In [1]:
import pandas as pd
import numpy as np
import mylibrary as lib
from sklearn.ensemble import IsolationForest
import plotly.express as px
import plotly.graph_objs as go
import plotly.io as pio
import matplotlib.pyplot as plt
from matplotlib.lines import Line2D
from sklearn.ensemble import IsolationForest
import random
import copy

In [2]:
df, filename = lib.preprocess.upload.upload_csv()

In [3]:
df['DateTime'] = pd.to_datetime(df['DateTime'])
df = df.dropna()

In [4]:
dt1 = pd.to_datetime('2023-07-14 00:00:04')
dt2 = pd.to_datetime('2023-07-14 23:59:04')
df['DateTime'] = pd.to_datetime(df['DateTime'])
df = df[(df['DateTime'] >= dt1) & (df['DateTime'] <= dt2)]

In [6]:
df1 = df.copy() 
df1 = lib.preprocess.scale.apply_min_max_scale(df1)
df_resampled = df1.resample('2s', on='DateTime').mean().reset_index()

In [7]:
def smoothing(x, k):
    width = 1 / k

    for i in range(k):
        min_val = i * width
        max_val = (i + 1) * width

        if min_val <= x <= max_val:
            return min_val

    return "Invalid value"

def apply_smoothing_to_dataframe(df, k):
    result_df = df.copy()

    for column in result_df.columns:
        if column != 'DateTime':
            result_df[f'{column}_binned'] = result_df[column].apply(lambda x: smoothing(x, k))
            del result_df[column] 

    return result_df

In [8]:
k = 200
df_resampled = apply_smoothing_to_dataframe(df_resampled, k)
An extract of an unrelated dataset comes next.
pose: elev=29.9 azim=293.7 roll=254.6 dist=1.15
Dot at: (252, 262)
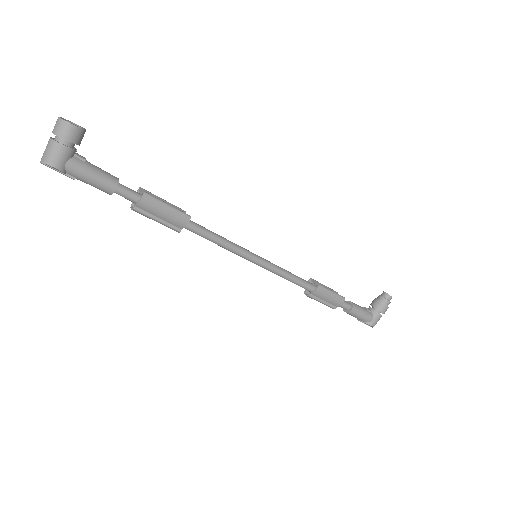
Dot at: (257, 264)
Unnamed: 0,DateTime,Hid_Pomp_Balans,Hid_Pomp_Motor_Rulman,Hid_emn_bas_act,Hid_Pomp_Balans_binned,Hid_Pomp_Motor_Rulman_binned,Hid_emn_bas_act_binned
0,2023-07-14 00:00:04,0.407407,0.352941,0.533594,0.405,0.35,0.53
1,2023-07-14 00:00:06,0.407407,0.352941,0.533594,0.405,0.35,0.53
2,2023-07-14 00:00:08,0.444444,0.352941,0.533594,0.440,0.35,0.53
3,2023-07-14 00:00:10,0.444444,0.352941,0.533594,0.440,0.35,0.53
4,2023-07-14 00:00:12,0.444444,0.352941,0.533594,0.440,0.35,0.53
...,...,...,...,...,...,...,...
43166,2023-07-14 23:58:56,0.617284,0.294118,0.533594,0.615,0.29,0.53
43167,2023-07-14 23:58:58,0.617284,0.294118,0.533594,0.615,0.29,0.53
43168,2023-07-14 23:59:00,0.617284,0.294118,0.533594,0.615,0.29,0.53
43169,2023-07-14 23:59:02,0.617284,0.294118,0.533594,0.615,0.29,0.53


In [9]:
sensors = df_resampled.columns[1:]
sensors

Index(['Hid_Pomp_Balans', 'Hid_Pomp_Motor_Rulman', 'Hid_emn_bas_act',
       'Hid_Pomp_Balans_binned', 'Hid_Pomp_Motor_Rulman_binned',
       'Hid_emn_bas_act_binned'],
      dtype='object')

In [10]:
df1 = df_resampled.copy()
df1 = df1.dropna()

Unnamed: 0,DateTime,Hid_emn_bas_act_binned
0,2023-07-14 00:00:04,0.53
1,2023-07-14 00:00:06,0.53
2,2023-07-14 00:00:08,0.53
3,2023-07-14 00:00:10,0.53
4,2023-07-14 00:00:12,0.53
...,...,...
43166,2023-07-14 23:58:56,0.53
43167,2023-07-14 23:58:58,0.53
43168,2023-07-14 23:59:00,0.53
43169,2023-07-14 23:59:02,0.53


In [None]:
lib.plot.linechart.plot_line_chart(df1)

### Fuctions

In [None]:
# anomaly_set is list of anomaly points set(1d)
# outliers_set is list of predicted points sets (1d)
# anomaly_points is a list of waves
def intersection_multi(anomaly_set, outliers_set, anomaly_points, threshold):
    union_set = set()
    anomaly_points = {tuple(arr) for arr in anomaly_points}
    for elem1 in anomaly_set:
        for arr in anomaly_points:
            if any(abs(elem1 - elem2) < threshold for elem2 in outliers_set) and elem1 in arr:
                union_set.add(arr)
                break
    return union_set

In [None]:
# anomaly_points is [[],[],[]] matrix
# outliers is matrix
def get_metrics_multi(anomaly_points, outliers, threshold):
    
    flat_anomaly_points = [point for arr in anomaly_points for point in arr]
    anomaly_set = set(flat_anomaly_points)
    outliers_set = set(outliers)
    
    intersection = (intersection_multi(anomaly_set, outliers_set, anomaly_points, threshold))
    tp = sum(len(t) for t in intersection)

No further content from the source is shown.